Passos N. 257/258, maio/junho 2023

A lei da existência

“Ao homem que sofre, Deus não dá um raciocínio que explique tudo, mas oferece a sua resposta sob a forma de uma presença que o acompanha”. Assim o Papa Francisco, na frase escolhida para o Cartaz de Páscoa de CL, diz que Deus “quis partilhar conosco esta estrada”, no fato escandalosamente simples de uma história de bem que é “uma brecha de luz” em cada sofrimento. Dom Giussani definiu-o como um dom de si, comovido: “A caridade de Deus para com o homem é uma comoção, um dom de si que vibra, agita, se move, se realiza como emoção, na realidade de uma comoção: é comovido. Deus que se comove!”. E para que a vida fosse dominada por esse amor, em um mundo onde a ideia de caridade é reduzida, Giussani propôs, desde o início do Movimento, um gesto que educasse a consciência da nossa necessidade: a caritativa.

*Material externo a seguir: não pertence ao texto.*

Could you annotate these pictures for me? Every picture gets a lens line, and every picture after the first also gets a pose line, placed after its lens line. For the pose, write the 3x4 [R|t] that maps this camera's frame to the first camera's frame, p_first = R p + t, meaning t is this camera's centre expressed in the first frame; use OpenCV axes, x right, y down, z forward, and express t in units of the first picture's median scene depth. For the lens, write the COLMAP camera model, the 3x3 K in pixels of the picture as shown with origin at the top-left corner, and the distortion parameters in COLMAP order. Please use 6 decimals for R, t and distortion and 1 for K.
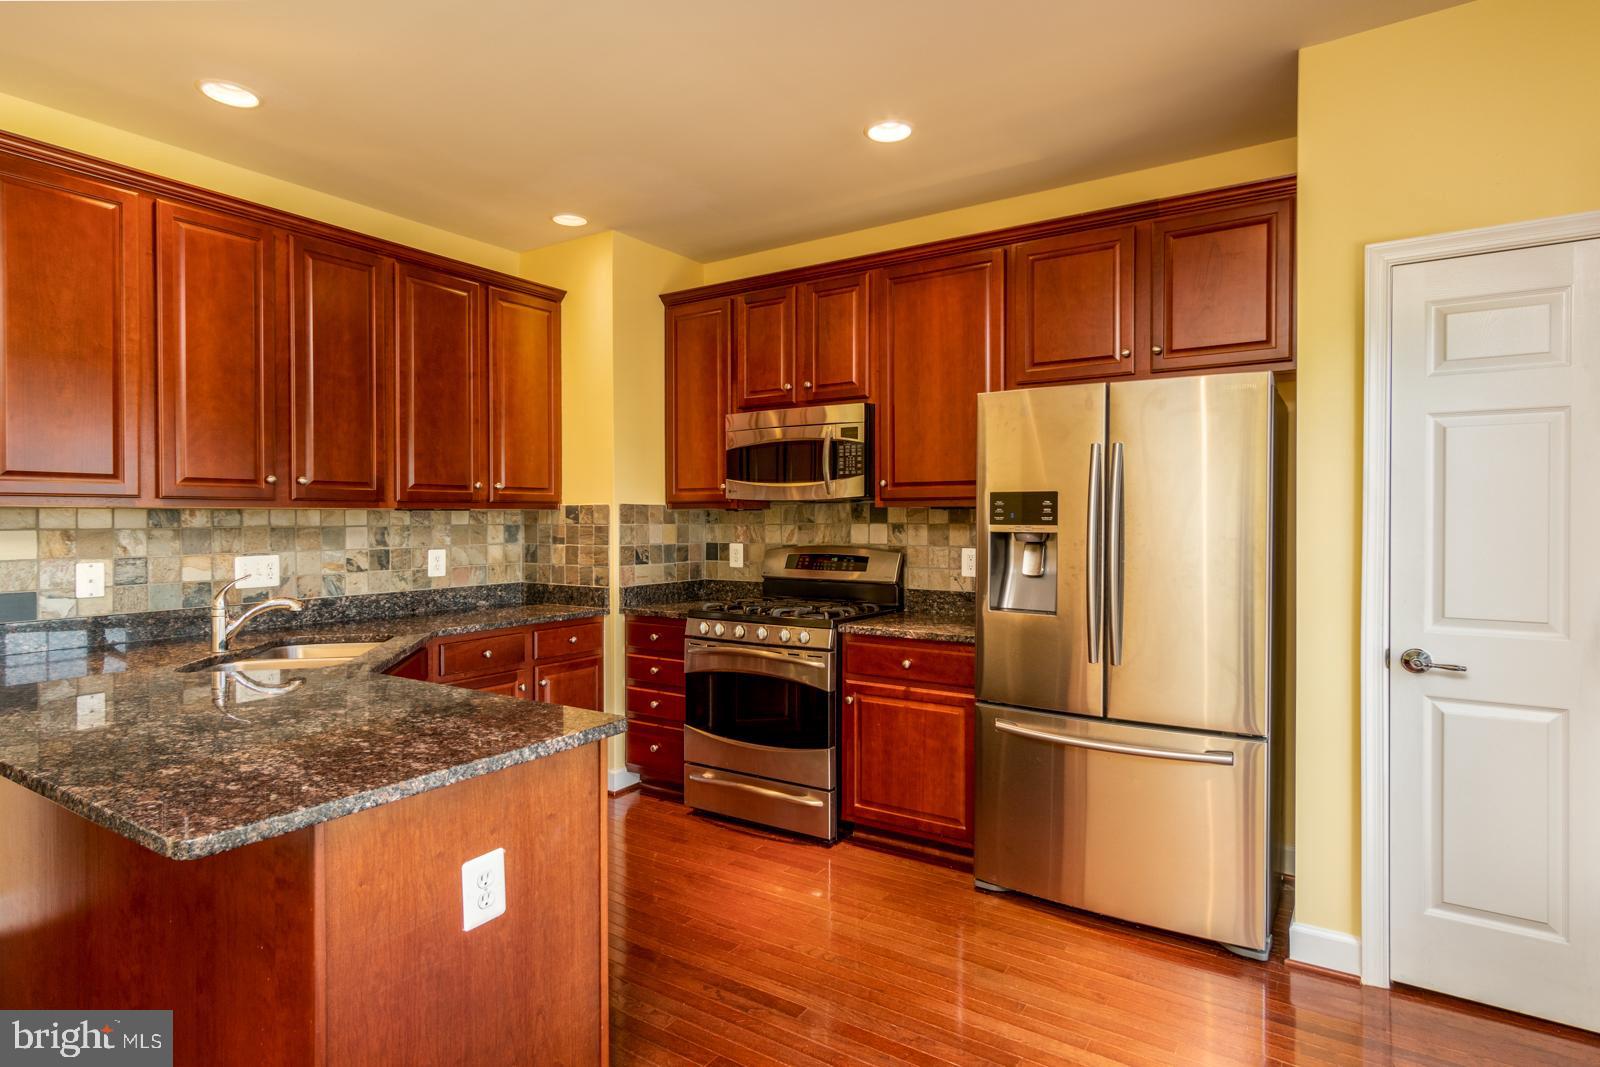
lens RADIAL K [[844.8, 0, 797.3], [0, 844.8, 522.6], [0, 0, 1]] dist [-0.000405, 0.004056]
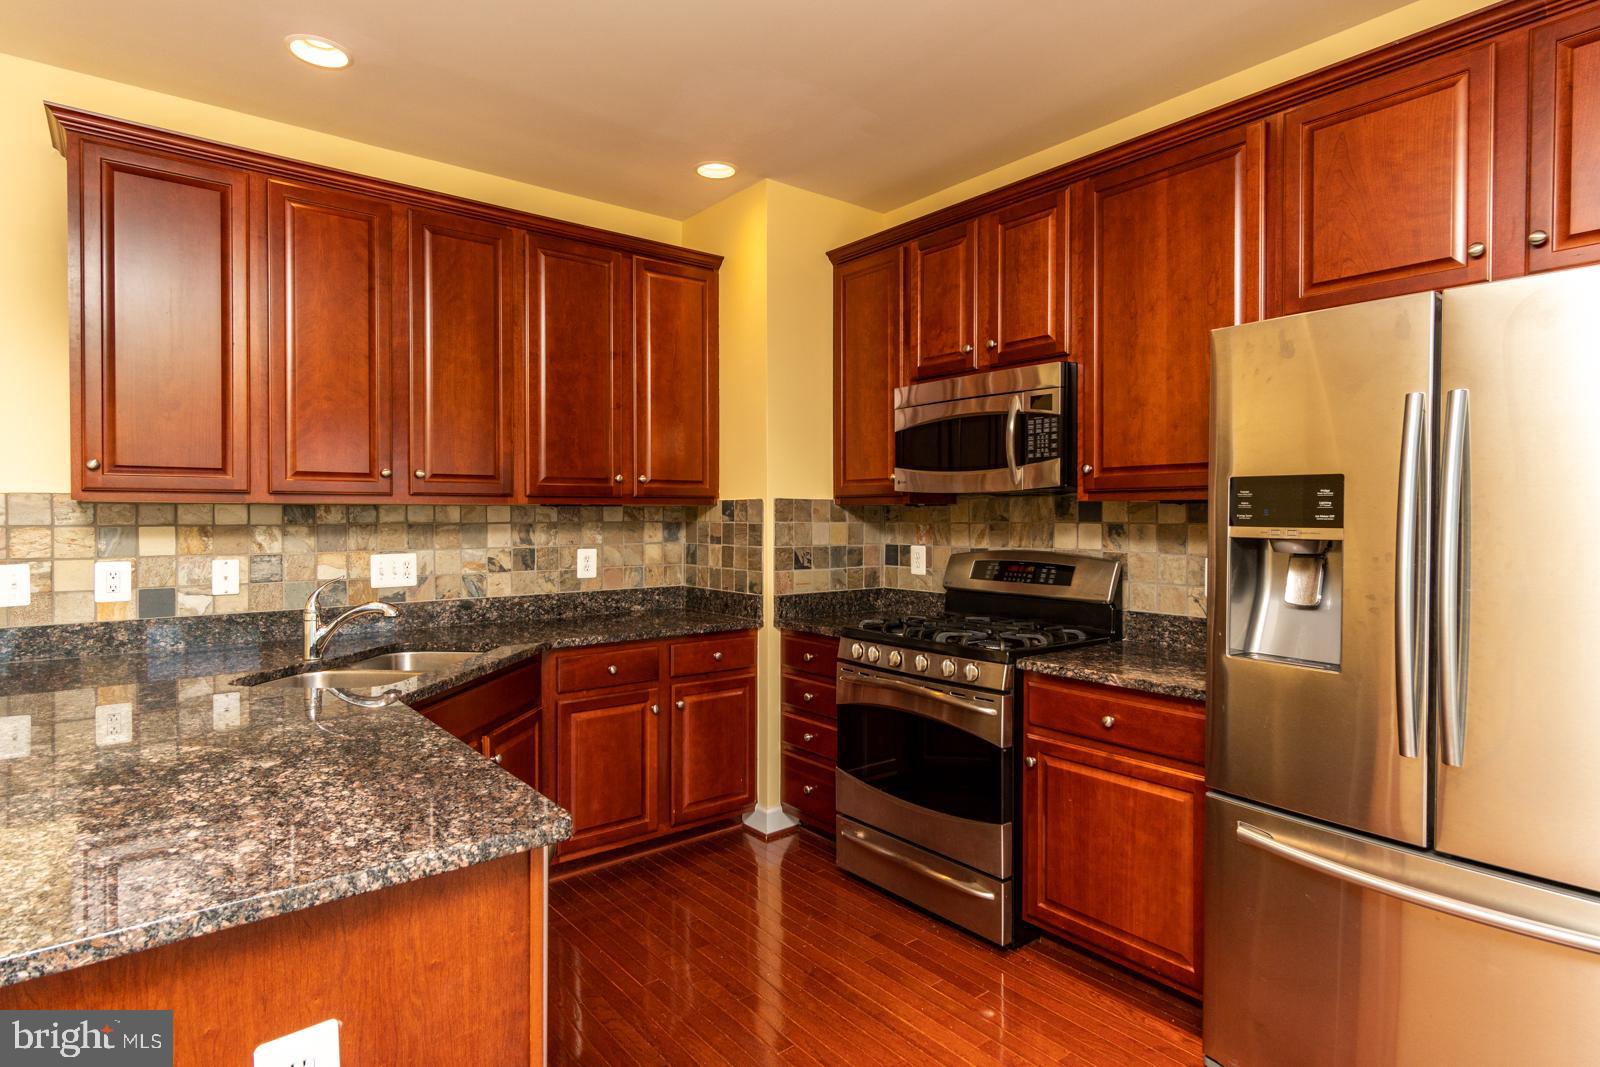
lens RADIAL K [[844.8, 0, 814.2], [0, 844.8, 520.4], [0, 0, 1]] dist [-0.000405, 0.004056]
pose [[0.955843, 0.004045, -0.293850, 0.092469], [-0.003511, 0.999991, 0.002344, -0.002228], [0.293857, -0.001208, 0.955849, 0.226074]]
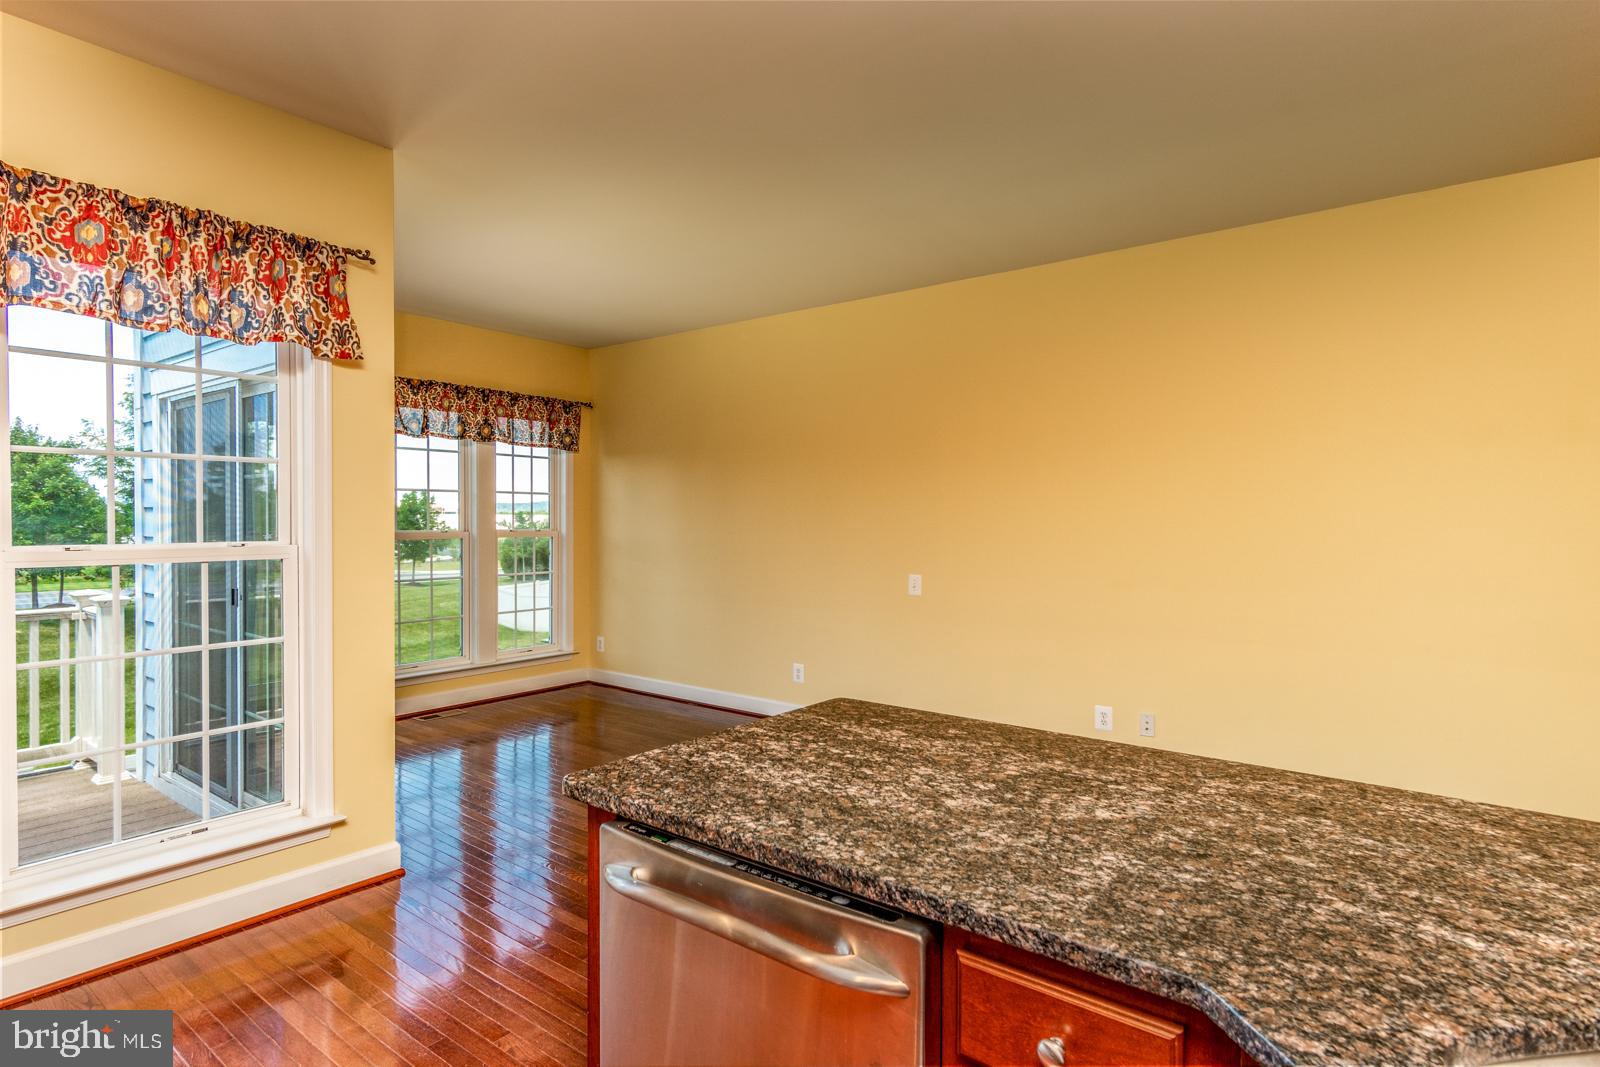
lens RADIAL K [[844.8, 0, 796.2], [0, 844.8, 524.0], [0, 0, 1]] dist [-0.000405, 0.004056]
pose [[-0.996097, -0.003813, 0.088188, -0.244329], [-0.002819, 0.999931, 0.011399, -0.006691], [-0.088226, 0.011106, -0.996039, 0.908032]]
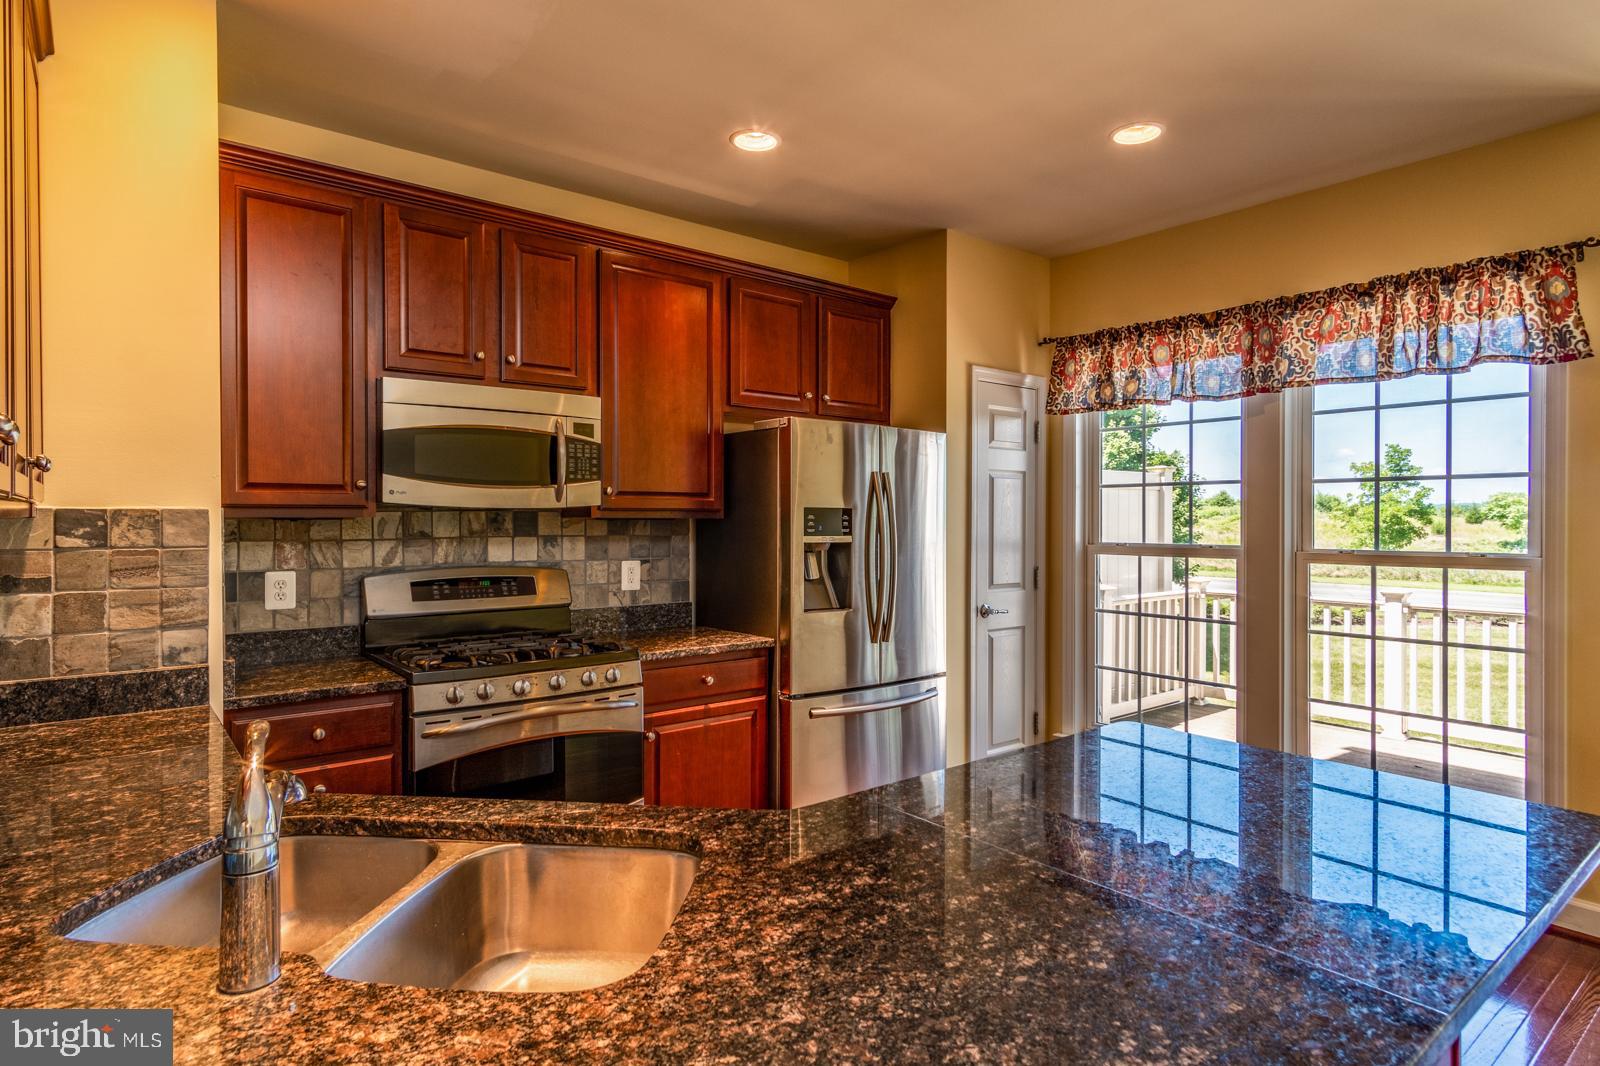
lens RADIAL K [[844.8, 0, 784.1], [0, 844.8, 528.0], [0, 0, 1]] dist [-0.000405, 0.004056]
pose [[0.318159, -0.007212, 0.948010, -0.695329], [0.003900, 0.999973, 0.006298, -0.013042], [-0.948029, 0.001694, 0.318178, 0.555414]]
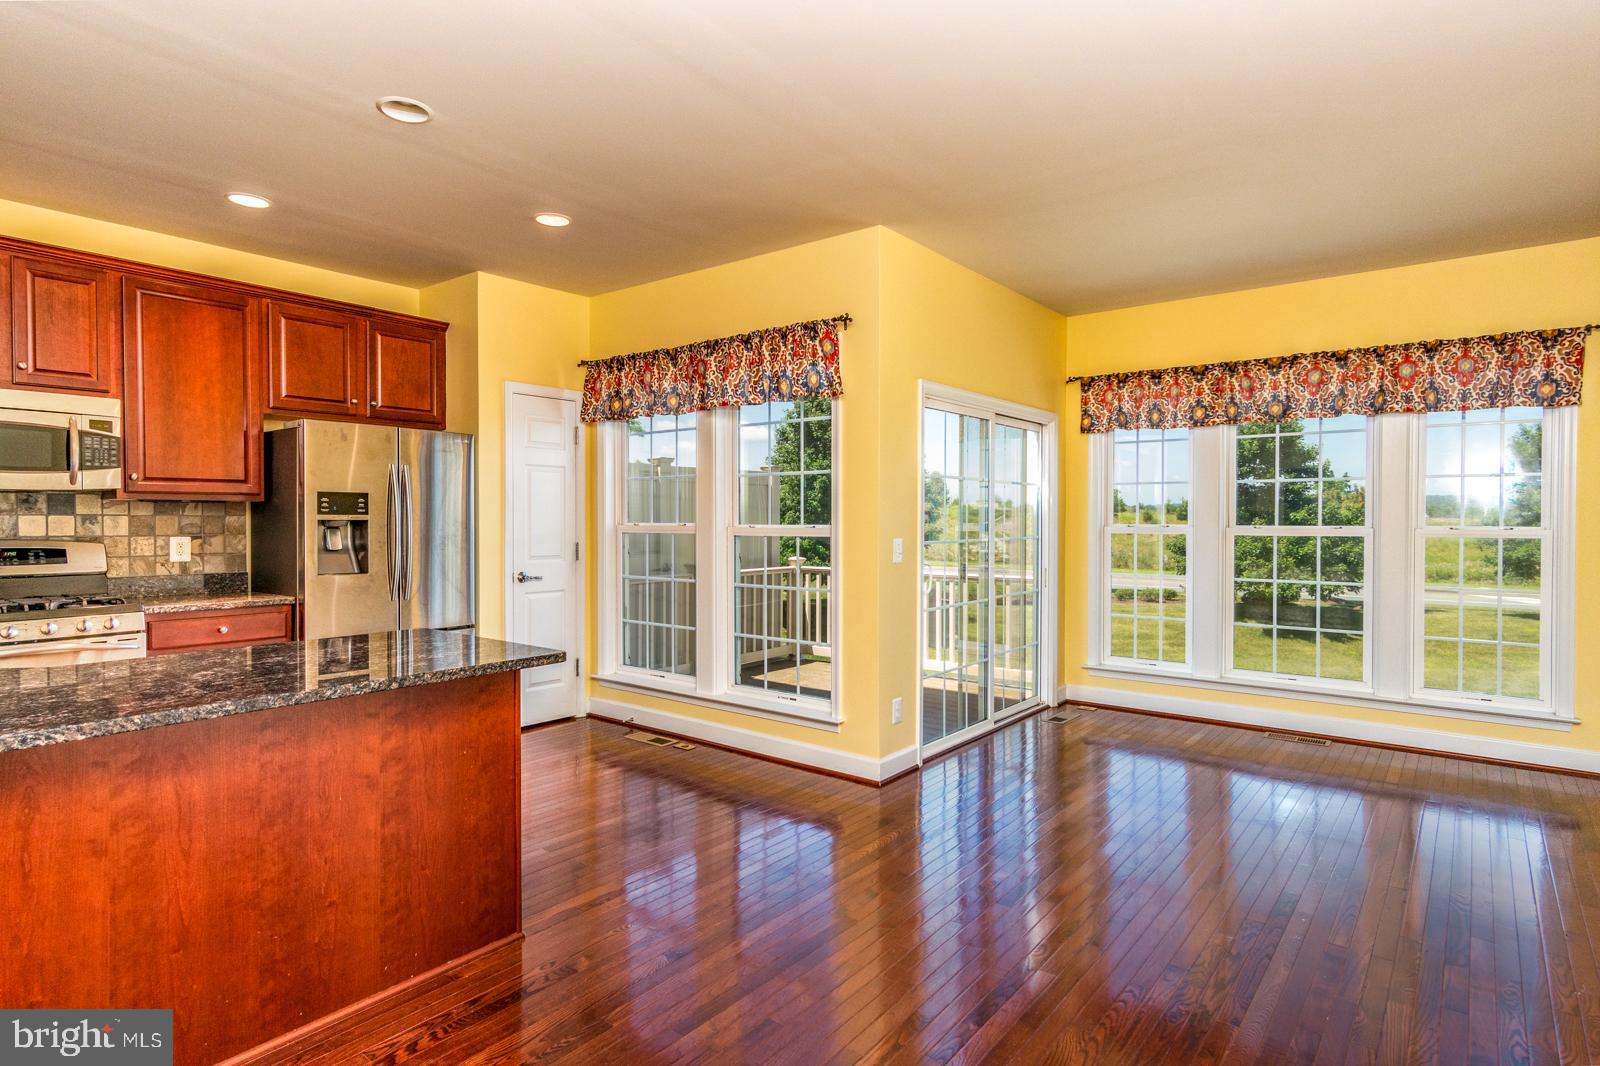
lens RADIAL K [[844.8, 0, 791.6], [0, 844.8, 525.1], [0, 0, 1]] dist [-0.000405, 0.004056]
pose [[0.100884, -0.006604, 0.994876, -0.901182], [0.004973, 0.999969, 0.006134, 0.012530], [-0.994886, 0.004329, 0.100913, 0.063271]]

Por isso, milhares de pessoas, em diversas partes do mundo, vão juntas e fielmente visitar os asilos, as habitações populares, as prisões, os moradores de rua...

Se temos algo bonito, queremos comunicá-lo aos outros; se vemos alguém que está pior do que nós, queremos ajudar. É uma necessidade tão natural que Giussani a chama de “lei da existência”. No texto O sentido da caritativa, ele toma este impulso, tão original que quase não temos consciência dele, e o desenvolve em toda a sua dignidade e força, o escancara ao propósito, ao que dá sentido a esta aspiração e a cumpre: “Cristo revelou o porquê profundo, o significado de tudo, mesmo do sofrimento, a caridade, a lei suprema é a caridade”. Um Deus que “amando-nos, não nos enviou suas riquezas, revolucionando nossa situação, mas se fez miserável como nós, ̒compartilhou’ nosso nada”. É por causa desta comoção que também sentimos dentro de nós mesmos todo o desejo do outro, de qualquer outro, pelo seu próprio destino.

Para Giussani, o gesto da caritativa não está ligado a uma ideia de justiça social e de sentimentalismo, como lemos em sua biografia: “Pode muito bem não haver o chamado resultado ‘concreto’. Mas estamos fartos daqueles que dizem ‘concreto’ algo diferente da pessoa, o valor puro e simples do ‘eu’”. Para ele, também é ambíguo partir da necessidade dos outros. “O que eles precisam eu não sei, eu não o meço, eu não o tenho. Nem mesmo a sociedade mais perfeita, a maior riqueza, a saúde melhor, a beleza mais pura, a civilização mais ̒educadaʼ, pode deixá-los satisfeitos. É Cristo quem os faz felizes, quem é a razão de tudo, quem fez tudo: Deus”. Assim, através da impotência do próprio amor, aprende-se a gratuidade: “Justamente porque os amamos, não somos nós que os fazemos felizes”. Os testemunhos nesta edição falam da caridade em alguns cantos do mundo, onde muitas vezes não é claro quem acolhe a quem. Porque todos nós precisamos de amor gratuito. E, convém sublinhar, que é diferente fazer trabalho voluntário e viver esta escola de caridade, onde não há contabilidade. O que está em jogo é sempre uma relação pessoal, nunca mecânica, pois é mais fácil entregar uma cesta básica e ir embora do que ficar diante do grito de vida do outro, sem abafá-lo. A ponto de se perguntar: e a minha esperança, onde está?